6. Why matrices matter
Everything above looks like bookkeeping. Why would mathematicians have agreed on this particular, strange definition of multiplication — and why would the rest of mathematics build so much on top of it?
The short answer, and the topic of the next page: every matrix is a linear transformation. An $m \times n$ matrix $A$ is shorthand for a function that takes an $n$-dimensional input vector and returns an $m$-dimensional output vector, by the rule $\mathbf{x} \mapsto A\mathbf{x}$. Rotations, reflections, projections, shears, and scalings of space are all matrices. Differentiating a polynomial up to degree five is a matrix. Looking up the next state of a Markov chain is a matrix.
And the row-times-column multiplication rule?
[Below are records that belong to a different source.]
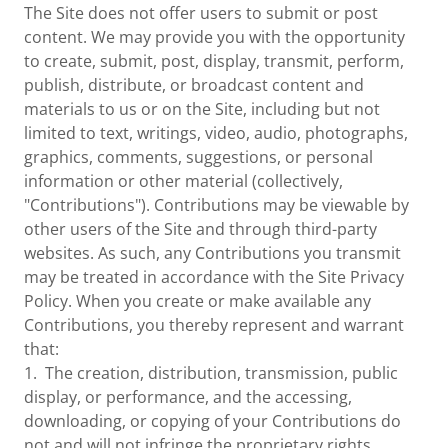
The Site does not offer users to submit or post
content. We may provide you with the opportunity
to create, submit, post, display, transmit, perform,
publish, distribute, or broadcast content and
materials to us or on the Site, including but not
limited to text, writings, video, audio, photographs,
graphics, comments, suggestions, or personal
information or other material (collectively,
"Contributions"). Contributions may be viewable by
other users of the Site and through third-party
websites. As such, any Contributions you transmit
may be treated in accordance with the Site Privacy
Policy. When you create or make available any
Contributions, you thereby represent and warrant
that:
1. The creation, distribution, transmission, public
display, or performance, and the accessing,
downloading, or copying of your Contributions do
not and will not infringe the proprietary rights,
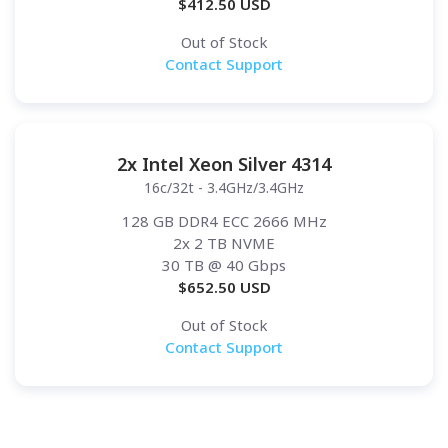
$
412.50
USD
Out of Stock
Contact Support
2x Intel Xeon Silver 4314
16c/32t - 3.4GHz/3.4GHz
128 GB DDR4 ECC 2666 MHz
2x 2 TB NVME
30 TB
@ 40 Gbps
$
652.50
USD
Out of Stock
Contact Support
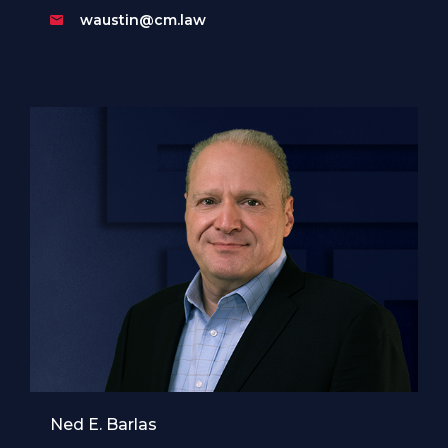
waustin@cm.law
Ned E. Barlas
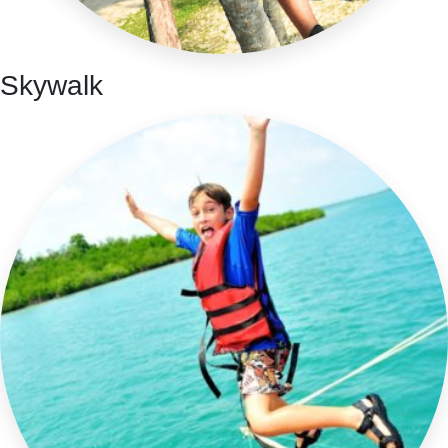
Skywalk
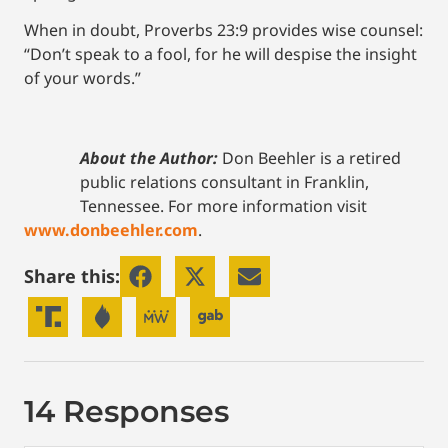
When in doubt, Proverbs 23:9 provides wise counsel:
“Don’t speak to a fool, for he will despise the insight
of your words.”
About the Author:
Don Beehler is a retired
public relations consultant in Franklin,
Tennessee. For more information visit
www.donbeehler.com
.
Share this:
14 Responses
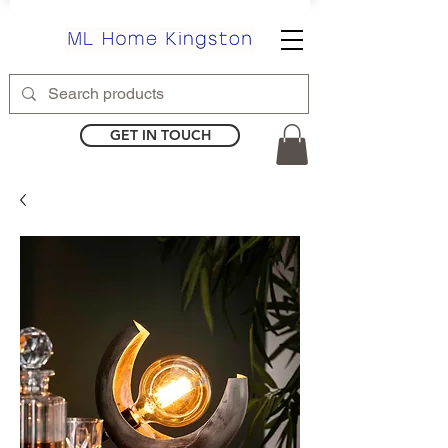
GET IN TOUCH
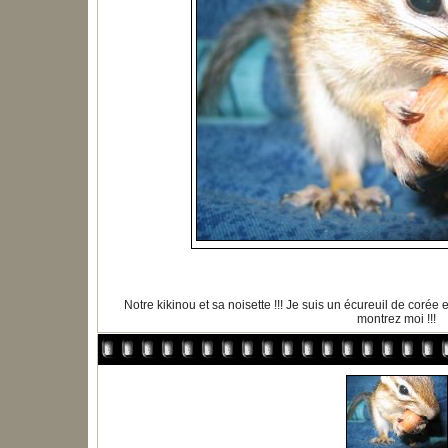
Notre kikinou et sa noisette !!! Je suis un écureuil de corée
montrez moi !!!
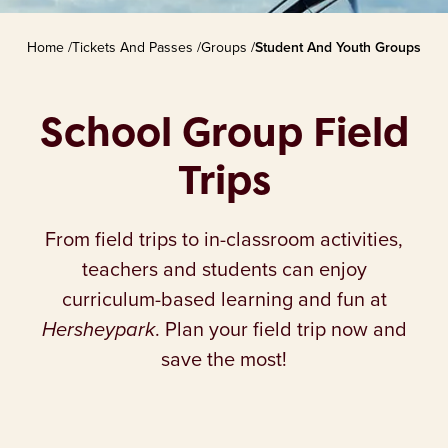
Home
/
Tickets And Passes
/
Groups
/
Student And Youth Groups
School Group Field
Trips
From field trips to in-classroom activities,
teachers and students can enjoy
curriculum-based learning and fun at
Hersheypark
. Plan your field trip now and
save the most!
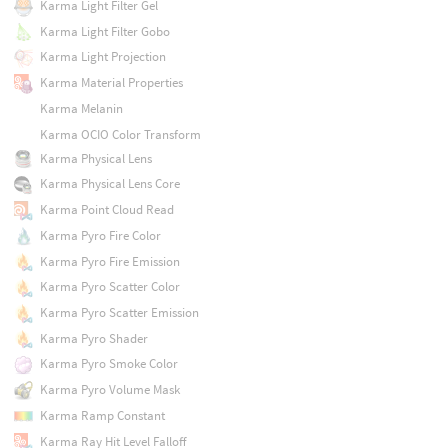
Karma Light Filter Gel
Karma Light Filter Gobo
Karma Light Projection
Karma Material Properties
Karma Melanin
Karma OCIO Color Transform
Karma Physical Lens
Karma Physical Lens Core
Karma Point Cloud Read
Karma Pyro Fire Color
Karma Pyro Fire Emission
Karma Pyro Scatter Color
Karma Pyro Scatter Emission
Karma Pyro Shader
Karma Pyro Smoke Color
Karma Pyro Volume Mask
Karma Ramp Constant
Karma Ray Hit Level Falloff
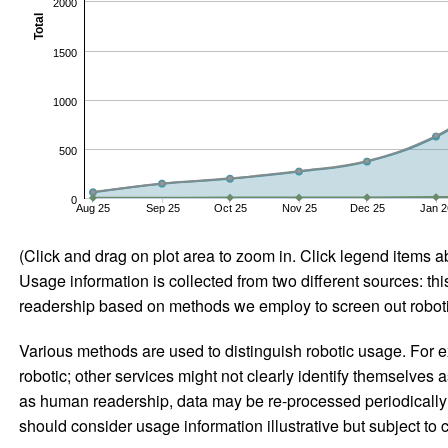
2000
Total
1500
1000
500
0
Aug 25
Sep 25
Oct 25
Nov 25
Dec 25
Jan 2
(Click and drag on plot area to zoom in. Click legend items a
Usage information is collected from two different sources: this
readership based on methods we employ to screen out robotic
Various methods are used to distinguish robotic usage. For ex
robotic; other services might not clearly identify themselves 
as human readership, data may be re-processed periodically to
should consider usage information illustrative but subject to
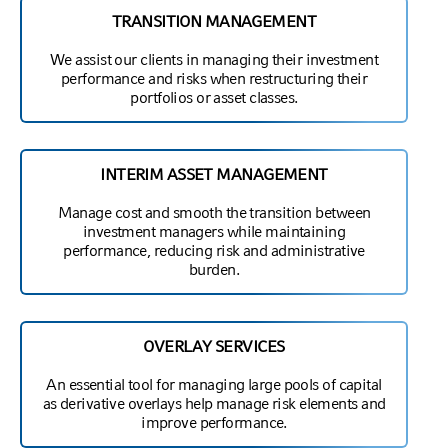
TRANSITION MANAGEMENT
We assist our clients in managing their investment
performance and risks when restructuring their
portfolios or asset classes.
INTERIM ASSET MANAGEMENT
Manage cost and smooth the transition between
investment managers while maintaining
performance, reducing risk and administrative
burden.
OVERLAY SERVICES
An essential tool for managing large pools of capital
as derivative overlays help manage risk elements and
improve performance.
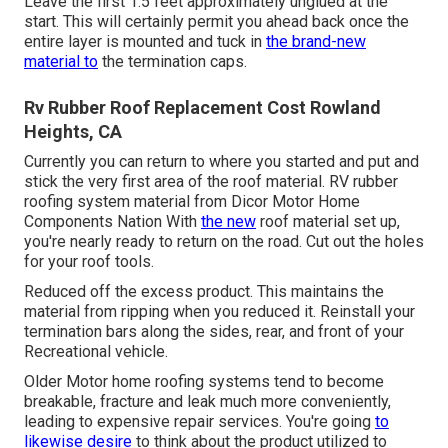
Leave the first 1.5 feet approximately unglued at the
start. This will certainly permit you ahead back once the
entire layer is mounted and tuck in
the brand-new
material to
the termination caps.
Rv Rubber Roof Replacement Cost Rowland
Heights, CA
Currently you can return to where you started and put and
stick the very first area of the roof material. RV rubber
roofing system material from Dicor
Motor Home
Components Nation
With
the new
roof material set up,
you're nearly ready to return on the road. Cut out the holes
for your roof tools.
Reduced off the excess product. This maintains the
material from ripping when you reduced it. Reinstall your
termination bars along the sides, rear, and front of your
Recreational vehicle.
Older Motor home roofing systems tend to become
breakable, fracture and leak much more conveniently,
leading to expensive repair services. You're going
to
likewise desire
to think about the product utilized to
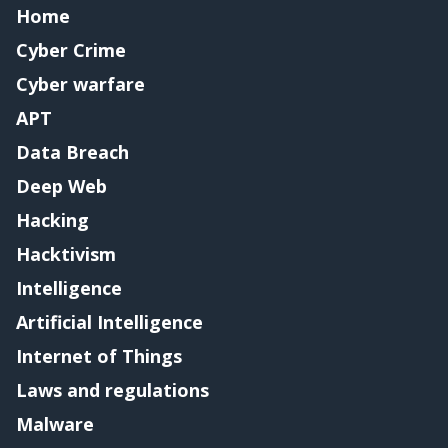
Home
Cyber Crime
Cyber warfare
APT
Data Breach
Deep Web
Hacking
Hacktivism
Intelligence
Artificial Intelligence
Internet of Things
Laws and regulations
Malware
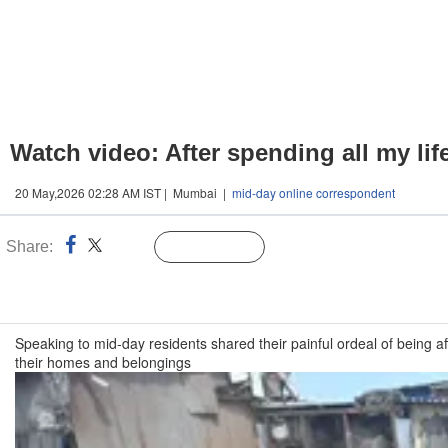
Watch video: After spending all my lif
20 May,2026 02:28 AM IST | Mumbai |
mid-day online correspondent
Share:
Linked
Follow Us
n
Speaking to mid-day residents shared their painful ordeal of being a
their homes and belongings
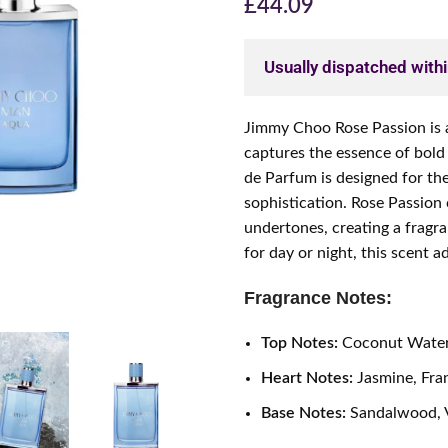
£
44.09
Usually dispatched with
Jimmy Choo Rose Passion is a
captures the essence of bold 
de Parfum is designed for 
sophistication. Rose Passion
undertones, creating a fragra
for day or night, this scent 
Fragrance Notes:
Top Notes:
Coconut Water
Heart Notes:
Jasmine, Fra
Base Notes:
Sandalwood, V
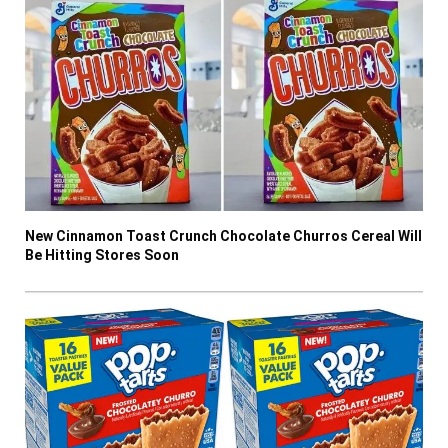
New Cinnamon Toast Crunch Chocolate Churros Cereal Will
Be Hitting Stores Soon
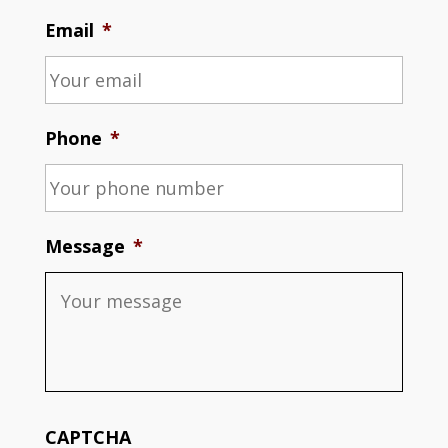
Email
*
Phone
*
Message
*
CAPTCHA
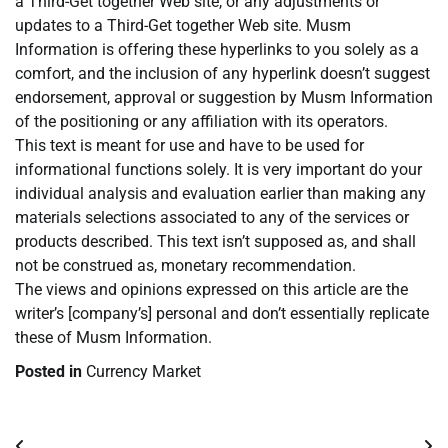
a Third-Get together Web site, or any adjustments or
updates to a Third-Get together Web site. Musm
Information is offering these hyperlinks to you solely as a
comfort, and the inclusion of any hyperlink doesn’t suggest
endorsement, approval or suggestion by Musm Information
of the positioning or any affiliation with its operators.
This text is meant for use and have to be used for
informational functions solely. It is very important do your
individual analysis and evaluation earlier than making any
materials selections associated to any of the services or
products described. This text isn’t supposed as, and shall
not be construed as, monetary recommendation.
The views and opinions expressed on this article are the
writer’s [company’s] personal and don’t essentially replicate
these of Musm Information.
Posted in
Currency Market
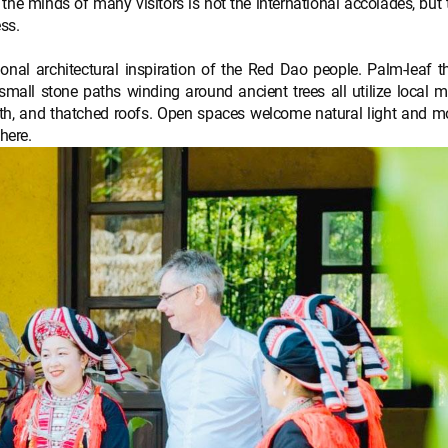
the minds of many visitors is not the international accolades, but 
ss.
ional architectural inspiration of the Red Dao people. Palm-leaf 
mall stone paths winding around ancient trees all utilize local m
th, and thatched roofs. Open spaces welcome natural light and m
here.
It's exactly what you have to do if you want $A(B\mathbf{x})$ — apply $B$ to $\mathbf{x}$, then apply $A$ — to equal $(AB)\mathbf{x}$. In other words, matrix multiplication is composition of linear transformations. It is non-commutative for the same reason composing functions is: doing one thing and then another is not the same as doing them in the other order.
A matrix is not a grid of numbers. A matrix is a function pretending to be a grid of numbers, and the grid only exists so you can compute with it.
That reframing is the whole point of linear algebra, and it's where this thread continues next.